Ces organisations remplissaient plusieurs fonctions : elles offraient une communauté sociale, préservaient la mémoire des camarades tombés, soutenaient les veuves et orphelins, et maintenaient les traditions militaires de leurs unités. À Hambourg, ville portuaire majeure avec une forte tradition militaire, de nombreuses associations de ce type existaient.

Les cartes de membre servaient de preuve d'affiliation et donnaient droit à assister aux réunions, participer aux événements commémoratifs et recevoir d'éventuels services de soutien. La perforation de la carte suggère qu'elle a pu être marquée pour annulation ou conservée dans un système de classement.

Contexte Politique et Social

Dans la République de Weimar (1918-1933), les organisations d'anciens combattants jouèrent un rôle politique complexe. Beaucoup évoluèrent en groupes nationalistes qui rejetaient l'ordre démocratique et propageaient la “légende du coup de poignard dans le dos” – l'affirmation que l'armée allemande était restée invaincue sur le terrain et n'avait été forcée à l'armistice que par des ennemis intérieurs.

Avec la prise de pouvoir nazie en 1933, de nombreuses associations d'anciens combattants furent intégrées dans le système NS ou subordonnées au NS-Reichskriegerbund (à partir de 1938 : NS-Reichskriegerbund “Kyffhäuser”). Cette coordination signifiait que les camaraderies originellement autonomes devinrent partie de la structure organisationnelle national-socialiste.

Hambourg comme Localisation

Hambourg, deuxième plus grande ville d'Allemagne et importante localisation militaire, abritait de nombreuses garnisons et installations militaires. La ville avait une longue tradition militaire remontant à son époque de forteresse. Après la Première Guerre mondiale, malgré les dispositions de démilitarisation du Traité de Versailles, Hambourg demeura un centre important pour les activités d'anciens combattants.

Signification pour la Recherche Historique

De telles cartes de membre sont des sources importantes pour l'histoire sociale et militaire. Elles documentent les expériences d'après-guerre des soldats ordinaires et la continuation des identités militaires dans la société civile. L'enregistrement et l'organisation systématiques des vétérans fournissent des aperçus sur la structure et l'auto-compréhension de ces communautés.

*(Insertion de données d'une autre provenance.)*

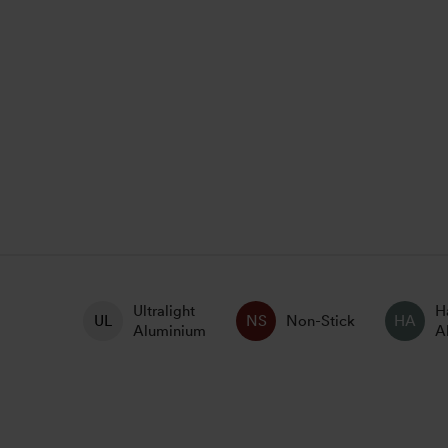
Ultralight
H
Non-Stick
Aluminium
A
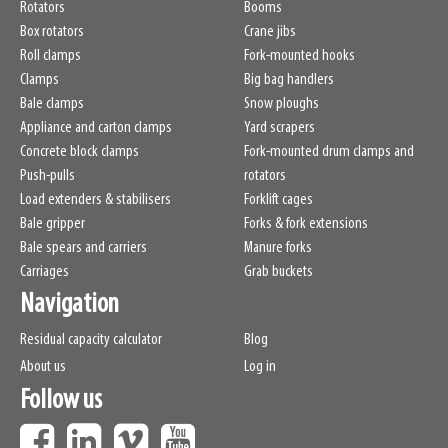
Rotators
Booms
Box rotators
Crane jibs
Roll clamps
Fork-mounted hooks
Clamps
Big bag handlers
Bale clamps
Snow ploughs
Appliance and carton clamps
Yard scrapers
Concrete block clamps
Fork-mounted drum clamps and
Push-pulls
rotators
Load extenders & stabilisers
Forklift cages
Bale gripper
Forks & fork extensions
Bale spears and carriers
Manure forks
Carriages
Grab buckets
Navigation
Residual capacity calculator
Blog
About us
Log in
Follow us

La carte représente également la culture de la mémoire durant l'entre-deux-guerres, dans laquelle la Première Guerre mondiale était préservée dans la mémoire collective comme l'expérience déterminante de toute une génération. La cultivation des relations camarades servait non seulement l'échange social mais aussi le traitement émotionnel des traumatismes de guerre – même si cet aspect n'était pas encore conceptuellement compris en ces termes à l'époque.

Conclusion

Cette carte de membre de la camaraderie des anciens membres du Régiment d'Infanterie de Réserve 215 est un témoignage authentique de la culture des vétérans allemands du vingtième siècle. Elle relie les expériences de la Première Guerre mondiale aux développements sociaux et politiques de l'après-guerre et illustre comment les identités militaires persistèrent au-delà de la fin de la guerre et furent organisationnellement maintenues.